La signalisation peut ajouter des contraintes supplémentaires via des panonceaux. Ces derniers imposent parfois des restrictions horaires ou l’utilisation obligatoire d’un disque de stationnement.

Certaines communes appliquent des règles spécifiques à des zones entières, sans rappel systématique de la réglementation. Une complexité administrative qui renforce l’incompréhension des usagers.

L’avis des professionnels de l’enseignement de la conduite

Curtis Bassy, moniteur chez Ornikar, souligne cette particularité : “Si la plupart des règles du code de la route relatives au stationnement et à l’arrêt sont claires et aisées à comprendre, certaines, comme le stationnement unilatéral à alternance semi-mensuelle, sont bien plus complexes et nécessitent certains éclaircissements”.

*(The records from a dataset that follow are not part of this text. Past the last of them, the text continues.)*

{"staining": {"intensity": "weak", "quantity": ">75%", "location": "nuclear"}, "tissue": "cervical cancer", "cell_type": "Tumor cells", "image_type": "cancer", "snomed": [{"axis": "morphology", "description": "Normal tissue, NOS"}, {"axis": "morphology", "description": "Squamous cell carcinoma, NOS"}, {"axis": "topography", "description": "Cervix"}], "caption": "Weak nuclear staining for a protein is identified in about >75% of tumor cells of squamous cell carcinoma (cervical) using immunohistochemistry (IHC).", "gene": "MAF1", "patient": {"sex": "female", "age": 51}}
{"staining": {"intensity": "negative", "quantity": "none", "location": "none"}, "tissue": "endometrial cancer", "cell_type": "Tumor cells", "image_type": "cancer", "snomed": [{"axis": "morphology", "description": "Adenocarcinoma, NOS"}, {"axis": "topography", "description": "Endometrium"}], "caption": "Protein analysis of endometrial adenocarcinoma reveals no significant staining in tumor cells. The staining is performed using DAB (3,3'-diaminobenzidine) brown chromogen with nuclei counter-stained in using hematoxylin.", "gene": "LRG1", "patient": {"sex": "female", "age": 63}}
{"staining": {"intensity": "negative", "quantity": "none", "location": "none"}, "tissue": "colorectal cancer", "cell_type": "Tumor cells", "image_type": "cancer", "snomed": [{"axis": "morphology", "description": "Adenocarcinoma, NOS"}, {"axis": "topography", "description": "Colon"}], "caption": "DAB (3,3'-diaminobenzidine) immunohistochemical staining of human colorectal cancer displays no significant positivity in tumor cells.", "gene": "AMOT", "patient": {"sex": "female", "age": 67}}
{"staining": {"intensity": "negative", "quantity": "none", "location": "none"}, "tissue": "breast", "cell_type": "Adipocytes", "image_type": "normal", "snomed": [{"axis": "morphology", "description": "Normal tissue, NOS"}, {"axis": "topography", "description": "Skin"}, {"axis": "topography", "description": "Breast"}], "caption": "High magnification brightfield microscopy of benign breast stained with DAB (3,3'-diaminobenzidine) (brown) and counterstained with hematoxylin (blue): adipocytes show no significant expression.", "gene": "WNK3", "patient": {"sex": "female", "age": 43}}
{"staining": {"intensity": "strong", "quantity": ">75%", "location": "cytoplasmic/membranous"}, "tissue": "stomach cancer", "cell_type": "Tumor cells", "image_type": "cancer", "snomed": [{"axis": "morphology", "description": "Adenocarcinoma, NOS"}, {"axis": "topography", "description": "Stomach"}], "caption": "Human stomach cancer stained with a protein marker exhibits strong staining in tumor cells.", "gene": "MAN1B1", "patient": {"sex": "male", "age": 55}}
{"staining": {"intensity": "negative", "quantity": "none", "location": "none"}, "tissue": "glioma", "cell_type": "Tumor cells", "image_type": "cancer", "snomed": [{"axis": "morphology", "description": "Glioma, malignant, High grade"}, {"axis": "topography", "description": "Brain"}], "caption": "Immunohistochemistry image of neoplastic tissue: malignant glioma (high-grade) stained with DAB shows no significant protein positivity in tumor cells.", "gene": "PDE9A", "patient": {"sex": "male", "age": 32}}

Une épreuve théorique enrichie depuis huit ans

La réforme de 2016 a considérablement transformé l’examen théorique. Des mises en scène filmées ont remplacé une partie des illustrations statiques traditionnelles.

Des centaines de nouvelles questions ont été créées pour constituer les 40 interrogations de l’épreuve. Cette modernisation visait à mieux préparer les futurs conducteurs aux réalités de la circulation actuelle.